* Begin Supplied information *

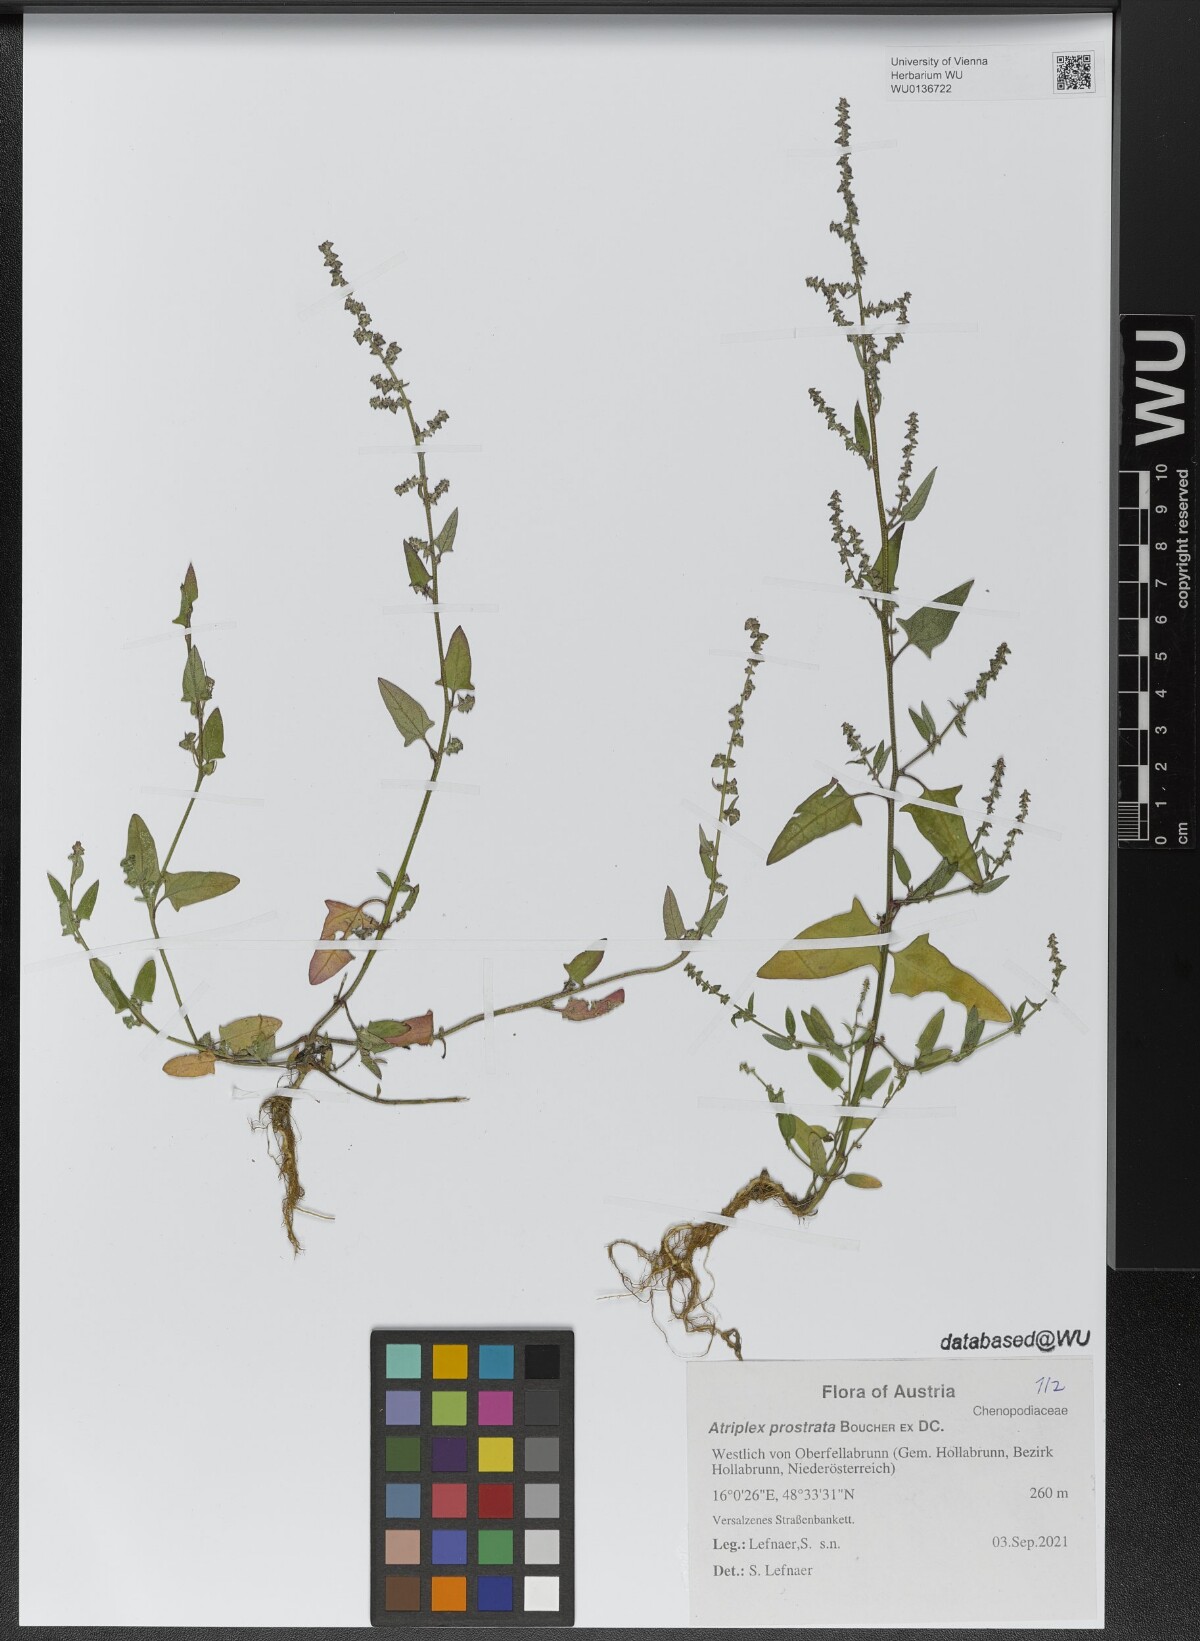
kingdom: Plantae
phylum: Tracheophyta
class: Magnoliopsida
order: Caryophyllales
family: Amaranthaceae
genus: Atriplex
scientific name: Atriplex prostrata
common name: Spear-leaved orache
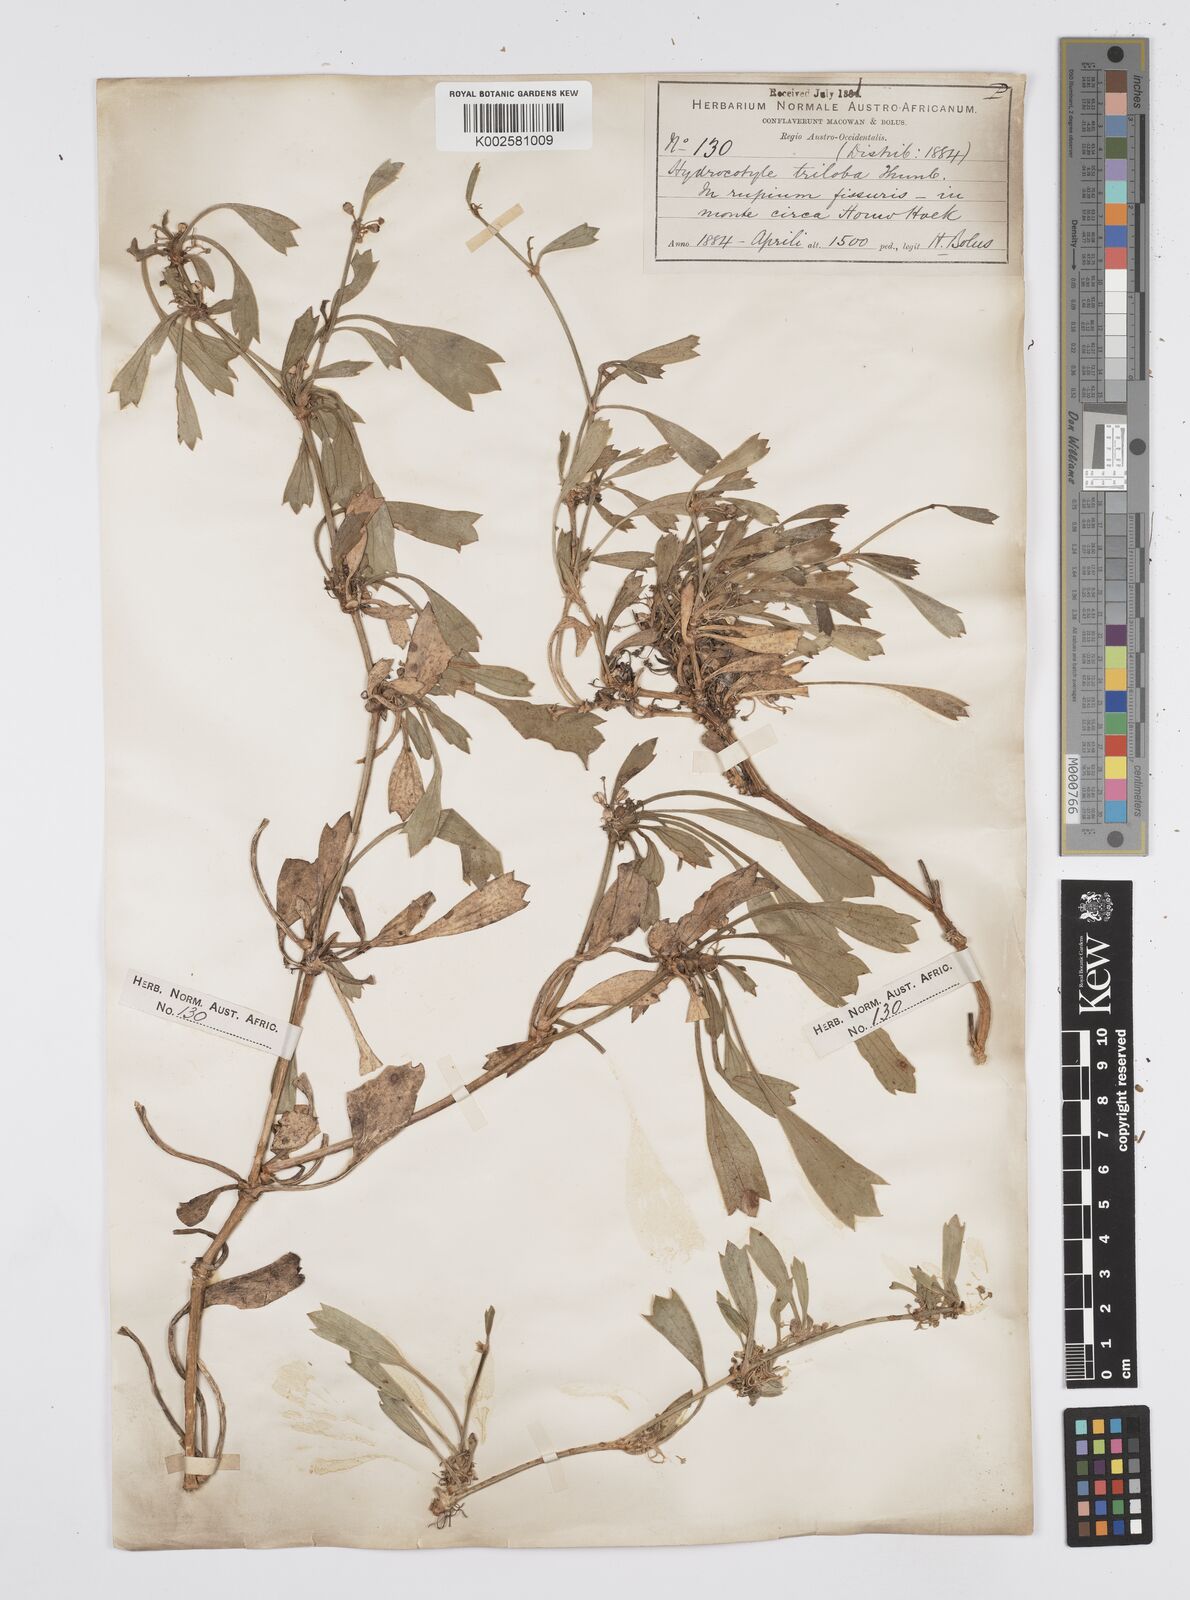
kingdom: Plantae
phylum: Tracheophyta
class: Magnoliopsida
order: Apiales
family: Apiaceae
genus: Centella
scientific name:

* End Supplied information *

### Required task
Please repeat the listing above, swapping every "scientific name" for "binomial name" and changing nothing else. Leave the pictures out.

### Solution below
kingdom: Plantae
phylum: Tracheophyta
class: Magnoliopsida
order: Caryophyllales
family: Amaranthaceae
genus: Atriplex
binomial name: Atriplex prostrata
common name: Spear-leaved orache
kingdom: Plantae
phylum: Tracheophyta
class: Magnoliopsida
order: Apiales
family: Apiaceae
genus: Centella
binomial name:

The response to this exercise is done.